-- INFORMATION PROVIDED follows --

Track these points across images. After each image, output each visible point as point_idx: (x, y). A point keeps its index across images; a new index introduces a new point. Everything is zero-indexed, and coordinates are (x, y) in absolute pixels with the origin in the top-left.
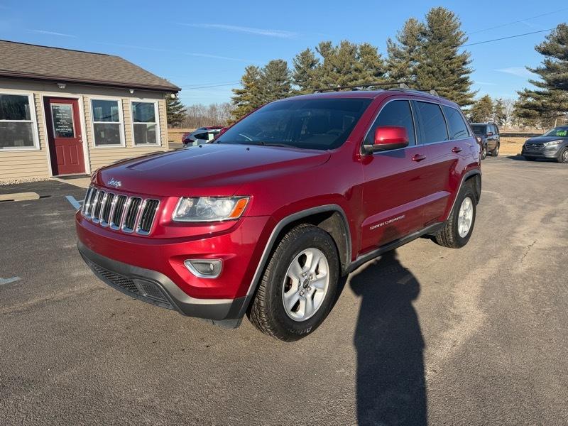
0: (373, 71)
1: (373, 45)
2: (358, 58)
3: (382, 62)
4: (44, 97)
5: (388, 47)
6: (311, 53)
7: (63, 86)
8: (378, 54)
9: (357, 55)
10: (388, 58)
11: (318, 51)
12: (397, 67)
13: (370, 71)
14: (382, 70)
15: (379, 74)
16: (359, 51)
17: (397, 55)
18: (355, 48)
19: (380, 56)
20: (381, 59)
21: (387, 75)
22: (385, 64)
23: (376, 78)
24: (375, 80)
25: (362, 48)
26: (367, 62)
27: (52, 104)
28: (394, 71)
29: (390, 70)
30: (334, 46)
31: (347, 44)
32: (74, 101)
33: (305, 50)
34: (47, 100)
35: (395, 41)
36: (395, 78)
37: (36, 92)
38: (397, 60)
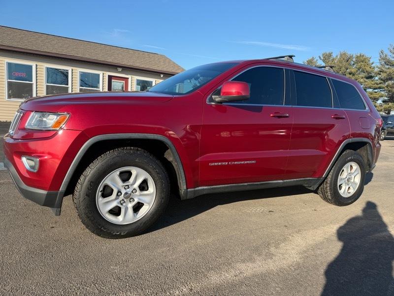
0: (366, 74)
1: (367, 55)
2: (354, 64)
3: (374, 68)
4: (109, 76)
5: (381, 56)
6: (315, 60)
7: (120, 70)
8: (371, 62)
9: (353, 63)
10: (379, 65)
11: (321, 59)
12: (386, 72)
13: (363, 75)
14: (373, 75)
15: (370, 77)
16: (354, 60)
17: (388, 63)
18: (351, 57)
19: (373, 63)
20: (373, 65)
21: (377, 78)
22: (376, 70)
23: (367, 80)
24: (365, 81)
25: (357, 57)
26: (360, 68)
27: (113, 80)
28: (383, 75)
29: (380, 74)
30: (334, 56)
31: (345, 54)
32: (126, 79)
33: (310, 58)
34: (110, 78)
35: (387, 52)
36: (384, 81)
37: (104, 72)
38: (387, 67)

-- INFORMATION PROVIDED concluded --

• [INSTRUCTIONS TO FOLLOW]:
When you copy the listing, keep every line exactly as it is but leave out all images.

• [TASK SOLUTION]:
Track these points across images. After each image, output each visible point as point_idx: (x, y). A point keeps its index across images; a new index introduces a new point. Everything is zero-indexed, and coordinates are (x, y) in absolute pixels with the origin in the top-left.
0: (373, 71)
1: (373, 45)
2: (358, 58)
3: (382, 62)
4: (44, 97)
5: (388, 47)
6: (311, 53)
7: (63, 86)
8: (378, 54)
9: (357, 55)
10: (388, 58)
11: (318, 51)
12: (397, 67)
13: (370, 71)
14: (382, 70)
15: (379, 74)
16: (359, 51)
17: (397, 55)
18: (355, 48)
19: (380, 56)
20: (381, 59)
21: (387, 75)
22: (385, 64)
23: (376, 78)
24: (375, 80)
25: (362, 48)
26: (367, 62)
27: (52, 104)
28: (394, 71)
29: (390, 70)
30: (334, 46)
31: (347, 44)
32: (74, 101)
33: (305, 50)
34: (47, 100)
35: (395, 41)
36: (395, 78)
37: (36, 92)
38: (397, 60)
0: (366, 74)
1: (367, 55)
2: (354, 64)
3: (374, 68)
4: (109, 76)
5: (381, 56)
6: (315, 60)
7: (120, 70)
8: (371, 62)
9: (353, 63)
10: (379, 65)
11: (321, 59)
12: (386, 72)
13: (363, 75)
14: (373, 75)
15: (370, 77)
16: (354, 60)
17: (388, 63)
18: (351, 57)
19: (373, 63)
20: (373, 65)
21: (377, 78)
22: (376, 70)
23: (367, 80)
24: (365, 81)
25: (357, 57)
26: (360, 68)
27: (113, 80)
28: (383, 75)
29: (380, 74)
30: (334, 56)
31: (345, 54)
32: (126, 79)
33: (310, 58)
34: (110, 78)
35: (387, 52)
36: (384, 81)
37: (104, 72)
38: (387, 67)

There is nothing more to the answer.